[The task] If a line of the data below holds the word "years", list it.

Dataset records:
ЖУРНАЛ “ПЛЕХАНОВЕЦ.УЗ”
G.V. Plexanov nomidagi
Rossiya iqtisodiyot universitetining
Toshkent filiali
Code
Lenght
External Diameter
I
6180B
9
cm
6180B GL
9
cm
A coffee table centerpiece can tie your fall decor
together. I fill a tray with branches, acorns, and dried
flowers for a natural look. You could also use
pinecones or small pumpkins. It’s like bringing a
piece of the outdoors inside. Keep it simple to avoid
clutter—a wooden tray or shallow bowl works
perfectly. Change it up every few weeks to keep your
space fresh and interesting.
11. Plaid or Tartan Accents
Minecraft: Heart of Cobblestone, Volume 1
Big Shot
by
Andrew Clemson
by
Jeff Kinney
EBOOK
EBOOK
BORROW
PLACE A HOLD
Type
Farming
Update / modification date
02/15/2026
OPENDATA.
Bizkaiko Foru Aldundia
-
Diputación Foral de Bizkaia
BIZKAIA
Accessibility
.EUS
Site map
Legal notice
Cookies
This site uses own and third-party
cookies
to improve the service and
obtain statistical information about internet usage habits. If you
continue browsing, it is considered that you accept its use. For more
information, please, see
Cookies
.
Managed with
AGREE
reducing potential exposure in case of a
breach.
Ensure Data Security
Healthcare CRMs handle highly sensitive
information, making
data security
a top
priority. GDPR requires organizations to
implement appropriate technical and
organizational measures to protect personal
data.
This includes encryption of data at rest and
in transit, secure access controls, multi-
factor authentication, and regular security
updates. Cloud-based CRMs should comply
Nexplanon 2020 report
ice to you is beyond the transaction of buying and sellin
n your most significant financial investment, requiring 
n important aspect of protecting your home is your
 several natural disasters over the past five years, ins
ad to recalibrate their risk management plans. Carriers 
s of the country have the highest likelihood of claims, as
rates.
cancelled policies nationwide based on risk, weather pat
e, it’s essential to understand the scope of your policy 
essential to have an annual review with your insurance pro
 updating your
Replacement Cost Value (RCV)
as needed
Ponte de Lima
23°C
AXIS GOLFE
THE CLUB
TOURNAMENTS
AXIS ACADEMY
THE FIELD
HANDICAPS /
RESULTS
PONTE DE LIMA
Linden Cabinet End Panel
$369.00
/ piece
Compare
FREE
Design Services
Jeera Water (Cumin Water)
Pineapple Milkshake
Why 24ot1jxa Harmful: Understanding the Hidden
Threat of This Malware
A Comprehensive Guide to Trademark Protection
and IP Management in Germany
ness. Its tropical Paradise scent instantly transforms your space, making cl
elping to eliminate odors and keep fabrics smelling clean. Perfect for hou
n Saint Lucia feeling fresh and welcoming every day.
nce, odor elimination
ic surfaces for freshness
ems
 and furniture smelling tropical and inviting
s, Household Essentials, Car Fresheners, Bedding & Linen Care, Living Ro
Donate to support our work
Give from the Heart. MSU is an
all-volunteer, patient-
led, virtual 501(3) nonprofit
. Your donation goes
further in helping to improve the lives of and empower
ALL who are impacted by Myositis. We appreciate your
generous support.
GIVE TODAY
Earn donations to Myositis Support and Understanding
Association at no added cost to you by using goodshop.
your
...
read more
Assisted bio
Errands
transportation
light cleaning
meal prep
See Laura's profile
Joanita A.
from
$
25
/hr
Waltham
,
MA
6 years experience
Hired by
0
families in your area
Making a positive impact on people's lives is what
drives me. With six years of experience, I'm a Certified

[Written answer]
 several natural disasters over the past five years, ins
6 years experience
drives me. With six years of experience, I'm a Certified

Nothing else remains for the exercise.